В самом городском населении дело обстояло не многим лучше. Высоко поднимаясь над низами, уездное начальство правило городом именем царя и его кавказского наместника, князя Голицына, зловещего сатрапа, который пользовался всеобщей и заслуженной ненавистью. С уездными властями связаны были помещики и купцы-армяне. Но и основная плебейская масса населения, несмотря на общий низкий уровень ее, отчасти вследствие низкого уровня, разделялась кастовыми перегородками. Всякий, кто чуть поднимался над другими, зорко охранял свой ранг. Недоверие диди-лильского крестьянина к городу должно было превратиться в Гори во враждебное отношение убогого ремесленника к тем более зажиточным семьям, где Кеке приходилось шить и стирать.
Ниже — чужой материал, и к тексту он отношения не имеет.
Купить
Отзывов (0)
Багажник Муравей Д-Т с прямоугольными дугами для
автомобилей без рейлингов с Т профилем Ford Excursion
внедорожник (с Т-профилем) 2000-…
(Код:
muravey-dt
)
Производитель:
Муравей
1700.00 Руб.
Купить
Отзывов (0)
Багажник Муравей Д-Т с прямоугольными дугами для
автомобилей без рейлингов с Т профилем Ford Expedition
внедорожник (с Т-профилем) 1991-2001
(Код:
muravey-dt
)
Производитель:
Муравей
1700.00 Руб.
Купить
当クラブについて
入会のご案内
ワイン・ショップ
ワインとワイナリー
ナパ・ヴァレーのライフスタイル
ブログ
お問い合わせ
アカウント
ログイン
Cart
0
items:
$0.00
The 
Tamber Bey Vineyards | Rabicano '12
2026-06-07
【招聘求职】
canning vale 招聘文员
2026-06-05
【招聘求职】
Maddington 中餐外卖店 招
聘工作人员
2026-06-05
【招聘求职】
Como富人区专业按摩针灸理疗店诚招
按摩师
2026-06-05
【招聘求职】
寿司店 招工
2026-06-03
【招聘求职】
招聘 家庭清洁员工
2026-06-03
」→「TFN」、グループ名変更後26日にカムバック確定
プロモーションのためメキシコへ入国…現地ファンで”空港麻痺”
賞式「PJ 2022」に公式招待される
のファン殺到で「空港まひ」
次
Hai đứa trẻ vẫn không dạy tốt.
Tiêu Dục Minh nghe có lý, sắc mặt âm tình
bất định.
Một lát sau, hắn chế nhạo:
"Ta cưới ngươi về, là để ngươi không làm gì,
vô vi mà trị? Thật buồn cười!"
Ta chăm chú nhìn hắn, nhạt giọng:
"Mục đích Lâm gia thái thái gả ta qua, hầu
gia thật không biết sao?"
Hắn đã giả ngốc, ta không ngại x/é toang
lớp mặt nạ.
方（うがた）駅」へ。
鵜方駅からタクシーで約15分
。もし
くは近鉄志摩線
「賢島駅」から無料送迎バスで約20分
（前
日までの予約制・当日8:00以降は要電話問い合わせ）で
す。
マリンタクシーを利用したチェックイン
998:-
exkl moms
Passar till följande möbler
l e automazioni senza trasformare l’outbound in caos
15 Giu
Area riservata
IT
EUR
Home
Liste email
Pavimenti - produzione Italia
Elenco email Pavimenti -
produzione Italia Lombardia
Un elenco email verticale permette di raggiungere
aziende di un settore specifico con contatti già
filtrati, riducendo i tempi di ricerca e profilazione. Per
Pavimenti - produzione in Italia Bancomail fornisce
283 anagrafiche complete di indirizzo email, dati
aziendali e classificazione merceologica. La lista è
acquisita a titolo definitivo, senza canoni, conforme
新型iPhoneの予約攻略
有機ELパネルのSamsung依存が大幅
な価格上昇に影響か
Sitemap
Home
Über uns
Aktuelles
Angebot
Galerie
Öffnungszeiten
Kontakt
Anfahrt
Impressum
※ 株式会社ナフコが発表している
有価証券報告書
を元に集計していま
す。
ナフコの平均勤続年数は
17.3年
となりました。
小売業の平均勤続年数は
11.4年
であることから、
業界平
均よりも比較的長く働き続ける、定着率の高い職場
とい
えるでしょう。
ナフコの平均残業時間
Не менее грубо давала себя знать социальная градация и в школе, где дети священников, мелких дворян и чиновников не раз обнаруживали перед Иосифом, что он им не чета. Как видно из рассказа Гогохия, сын сапожника рано и остро почувствовал унизительность социального неравенства: «Он не любил ходить к людям, живущим зажиточно. Несмотря на то, что я бывал у него по несколько раз в день, он подымался ко мне очень редко, потому что дядя мой жил, по тем временам, богато». Таковы первые источники пока еще инстинктивного социального протеста, который в атмосфере политического брожения страны должен был позже превратить семинариста в революционера.